Le phénomène qui concourrait sûrement à la réputation flatteuse du Pardon, et qui ne déplaisait pas forcément à l’Eglise de par son caractère « miraculeux », s’estompa au XIXe siècle alors que se développait une ethnologie visant à la fois à collecter un matériel historique et à jeter un œil empreint de modernité et de positivisme sur des pratiques qualifiées alors d’obscurantistes.
La légende qui expliquait ces manifestations relatait que des habitantes de l’endroit se seraient moqué en aboyant d’une vieille femme qui passait dans la commune, laquelle se serait révélée être la Vierge, elles auraient subi en retour sa malédiction. Ces manifestations se raréfièrent progressivement, la dernière “possédée” aurait été délivrée de son mal le 8 septembre 1953.
Au-delà du fait qui s’inscrit dans un cadre religieux et relève peu ou prou d’un certain état de transe collective qui peut être déclenchée par des éléments suggestifs coutumiers, voire familiaux, la ferveur religieuse, un état psychologique favorisant, le rythme propre des chants religieux, on ne peut que considérer une relative parenté avec le chamanisme ou le tarentisme des Pouilles décrits dans maints ouvrages.
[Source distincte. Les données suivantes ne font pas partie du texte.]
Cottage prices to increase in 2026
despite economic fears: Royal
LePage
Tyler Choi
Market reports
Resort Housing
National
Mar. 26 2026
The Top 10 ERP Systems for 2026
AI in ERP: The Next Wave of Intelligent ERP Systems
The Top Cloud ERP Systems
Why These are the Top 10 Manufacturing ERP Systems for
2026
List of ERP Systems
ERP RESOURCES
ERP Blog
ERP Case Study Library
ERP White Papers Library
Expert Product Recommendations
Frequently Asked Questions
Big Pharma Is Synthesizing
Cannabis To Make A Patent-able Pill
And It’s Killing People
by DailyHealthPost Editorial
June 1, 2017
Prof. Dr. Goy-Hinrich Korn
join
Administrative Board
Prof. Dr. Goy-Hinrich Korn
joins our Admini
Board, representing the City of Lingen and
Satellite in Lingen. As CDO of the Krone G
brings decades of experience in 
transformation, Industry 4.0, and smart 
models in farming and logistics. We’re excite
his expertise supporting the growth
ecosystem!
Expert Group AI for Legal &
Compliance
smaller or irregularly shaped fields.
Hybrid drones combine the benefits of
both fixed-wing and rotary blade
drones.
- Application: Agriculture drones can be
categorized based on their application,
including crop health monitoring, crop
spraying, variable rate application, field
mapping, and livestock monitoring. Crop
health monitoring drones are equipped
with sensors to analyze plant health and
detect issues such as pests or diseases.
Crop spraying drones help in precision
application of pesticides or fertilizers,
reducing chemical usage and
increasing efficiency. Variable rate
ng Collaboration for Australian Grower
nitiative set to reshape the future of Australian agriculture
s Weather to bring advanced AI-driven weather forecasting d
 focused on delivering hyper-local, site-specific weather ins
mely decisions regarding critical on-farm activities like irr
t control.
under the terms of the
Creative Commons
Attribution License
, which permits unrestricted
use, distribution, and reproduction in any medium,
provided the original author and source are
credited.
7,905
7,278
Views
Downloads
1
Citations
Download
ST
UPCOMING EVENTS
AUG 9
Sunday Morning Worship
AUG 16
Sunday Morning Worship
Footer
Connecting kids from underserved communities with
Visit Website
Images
Les lecteurs qui s’intéressent à ces saints guérisseurs se reporteront au fort bel ouvrage d’Hippolyte Gancel, qui s’intéressa beaucoup aux cultures bretonnes et normandes.
Hippolyte Gancel (1920-2013). Docteur ès lettres, écrivain, auteur d’ouvrages pour la compréhension et la diffusion de la langue normande et sur la culture populaire normande (notamment).